Talking about India, the fund flow from the FIIs has been on the positive side other than the month of May. From this we can derive that the focus of FIIs has got stronger and that they are buying the India growth story. The Indian markets are high beta markets and we believe that the scenario is likely to remain so as compared to the others. We feel that the fundamentals of the Indian markets are not available any place else, which include economic growth, GDP growth and the kind of consumption story we are presently living in. All this collectively makes India emerge a clear winner.
Historically, India has not traded less than a price to earnings ratio (P/E) of 8x from which we have moved to above 27x and witnessed a bubble at that point of time. We are currently trading at a P/E of close to 18x. I will be very much comfortable with a P/E below 20x as the upside potential at that point will be much higher. If you are buying at a P/E of 22-23x then the upside potential will be capped and at that point one has to understand the risk associated with it and the expected rewards. To add to this, I must say that the India growth story is intact. The growth measures that India has taken in 1990s have given the country the much-needed leap and there has been a paradigm shift in the country from that point onwards. The FIIs have been playing an active role since 2003 and they continue to be the main contributors for any type of movement that is taking place in the markets. I feel that India has still not reached that level of maturity when it can sustain itself by mainly depending on the domestic flows. In India we are presently passing through a phase of higher inflation with food prices touching new highs. This may be because of the supply side economics of last year caused due to the monsoon season being below the average. However, this year the rainfall is expected to be on the normal side and we may see inflation coming down in the current year. Meanwhile, fiscal deficit is another important aspect to be taken into consideration. At present I am quite comfortable about this issue as we have seen in the recent past that the government has raised nearly one lakh crore rupees from the recently concluded 3G and BWA auctions. Going forward, I feel that the fiscal deficit will be in control and will be taken care of in a well-planned manner.

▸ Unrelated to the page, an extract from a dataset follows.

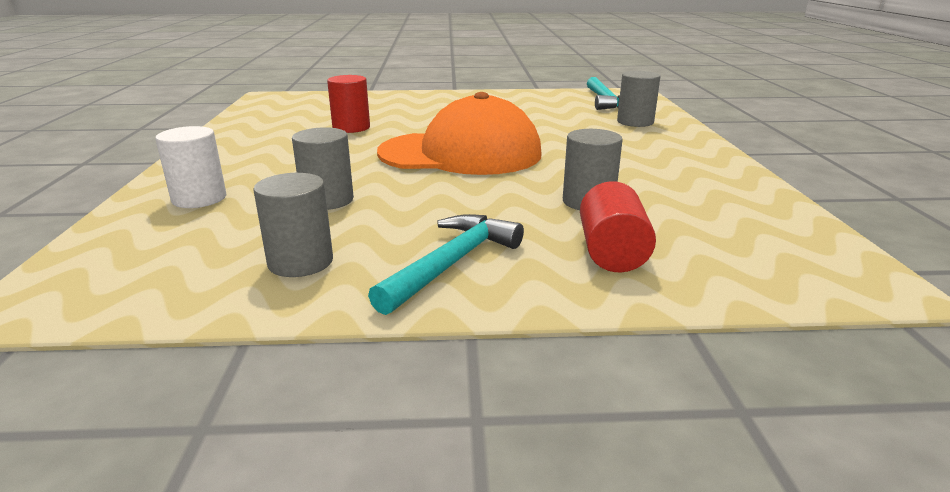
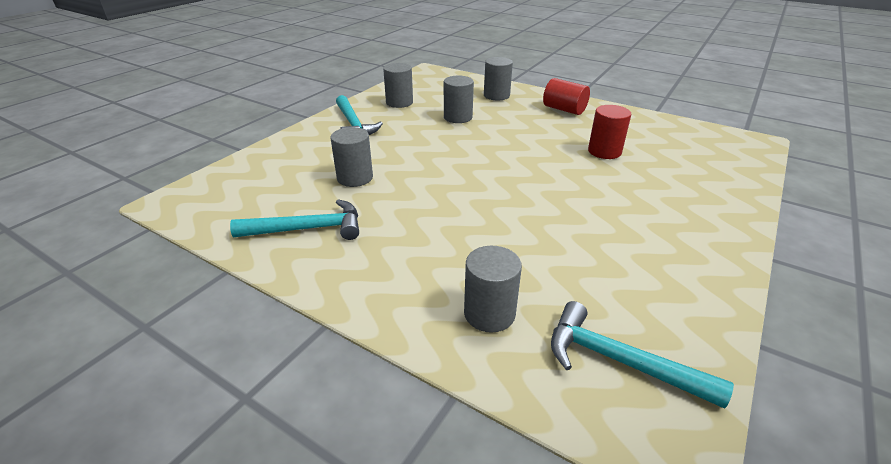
camera: 125 degrees right, 10 degrees up
(199, 198) = (496, 95): white cylinder -> grey cylinder
(461, 153) = (492, 171): orange cap -> none
(612, 253) = (302, 157): red cylinder -> red cylinder (564, 109)
(700, 188) = (307, 229): none -> turquoise hammer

Putting the year 2011 into perspective, we feel that the markets might peak in the next fiscal. But we are keeping our focus on the infrastructure play in India and are bullish about the sector as a whole. At present, we are bullish about certain sectors such as banking, infrastructure and pharmaceuticals. Stocks like L&T, IVRCL Infra, Cipla, Aurobindo Pharma may witness good movement going forward. Our suggestion to retail investors is to park their funds in good fundamental stocks. They should also look at the risk reward ratio while doing so.